La pierre, placement le plus rentable depuis 20 ans selon Meilleurtaux.com

La pierre, placement le plus rentable depuis 20 ans selon Meilleurtaux.com

Alors que de nombreux particuliers s’interrogent actuellement sur la rentabilité d’un investissement immobilier, une étude Asterès réalisée pour meilleurtaux.com compare les rendements de différents placements sur des périodes de 10 ans depuis 1980. On observe ainsi que si les actions ont été le placement le plus rentable jusqu’en 1995, l’immobilier a ensuite atteint une très forte performance grâce à une envolée des prix mais aussi à l’effet de levier du crédit immobilier.

Pour de nombreux ménages, l’abondance des produits de placements et leur technicité rendent complexe la définition d’une stratégie d’épargne, surtout lorsqu’il s’agit de placements à long terme. L’objectif de cette étude réalisée par Asterès pour meilleurtaux.com est de contribuer à améliorer l’information des particuliers. Nous avons simulé pour chaque type de placement (immobilier, livret A, actions, obligations d’Etat, Sicav monétaires, or) des opérations d’investissement de 10 ans initiées chaque année entre 1980 et 2003 (l’année 2013 étant en cours, les investissements doivent avoir été effectués en 2003 au plus tard) en prenant comme point de départ un particulier, locataire de sa résidence principale, qui dispose d’une somme fixe à investir sur une solution de placement à 10 ans.

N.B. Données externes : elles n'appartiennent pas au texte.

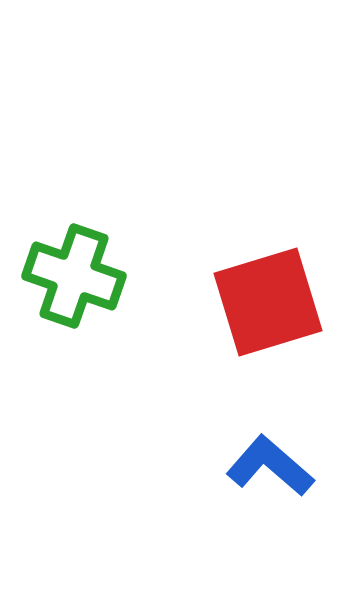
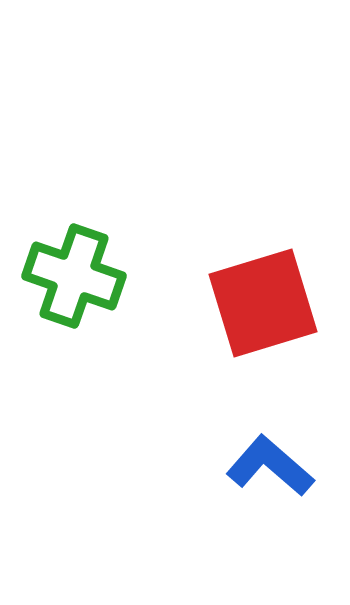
red square: moved 5 px left, 1 px down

En voici les principaux résultats :

Depuis la seconde moitié des années 1990, l’investissement immobilier est le plus rentable des sept investissements étudiés, suivi par les actions, les obligations, les fonds euros des contrats d’assurance vie et le livret A. « Les performances de l’immobilier s’expliquent par l’effet de levier du crédit qui permet en quelque sorte de démultiplier l’apport investi, mais aussi et surtout par la très forte valorisation de l’immobilier depuis mi-1990, et en particulier dans les années 2000-2010 durant lesquelles les prix ont plus que doublé » explique Hervé Hatt, président de meilleurtaux.com

placement2-003.pngLecture de graphique : le taux de rendement interne (TRI) de 50 000 € d’apport dans un investissement immobilier, réalisé début 2003 pour une durée de 10 ans – et dont 75% du coût de l’opération a été financé à crédit – a été en moyenne de 21 %. Le TRI de 50 000 € investi dans un portefeuille d’actions reproduisant la structure du CAC40, constitué début 2003 et liquidé fin 2012, a été de 7,8 % en supposant un taux de rendement (dividendes/valeur du portefeuille) constant de 4 %, et de 2 % en supposant un taux de rendement de 0 %.

Il est également intéressant d’observer la volatilité des placements : « Un risque important ou une forte volatilité est normalement associé à une rentabilité élevée. Or, parmi les placements sur 10 ans réalisés entre 1980 et 2003, l’immobilier a défié cette loi en offrant, en moyenne, les rendements les plus élevés pour une volatilité inférieure à celles des actions et de l’or. C’est en cela un placement exceptionnel, même s’il est peu liquide» constate Nicolas Bouzou, économiste et directeur du cabinet d’étude Asterès.

Moyenne brute des TRI des investissements sur 10 ans réalisés entre 1980 et 2003

cpplacement2-004.pngConclusion pour l’avenir

Cette étude montre l’utilité de diversifier ses placements car même sur des périodes de 10 ans la plupart des investissements démontrent une certaine volatilité, avec des performances parfois opposées.

Par ailleurs, dans l’hypothèse d’un scénario futur où l’immobilier ne s’apprécierait pas autant qu’il l’a fait depuis 1995-2000, le rendement d’un investissement immobilier devrait être plus faible et donc plus en ligne avec sa volatilité modérée. Les placements en actions pourraient alors repasser en tête de ceux à privilégier pour obtenir un rendement élevé, en adéquation avec leur volatilité. Dans ce contexte, « l’immobilier qui a été pour certains un placement spéculatif durant les années 2000 devrait retrouver ses vocations premières. On achète pour deux raisons : devenir propriétaire de son logement avec la perspective, en fin de remboursement de prêt de pouvoir en jouir totalement, ou obtenir des revenus réguliers via un investissement locatif… A condition bien sûr que la fiscalité ne soit pas un frein » conclut Hervé Hatt.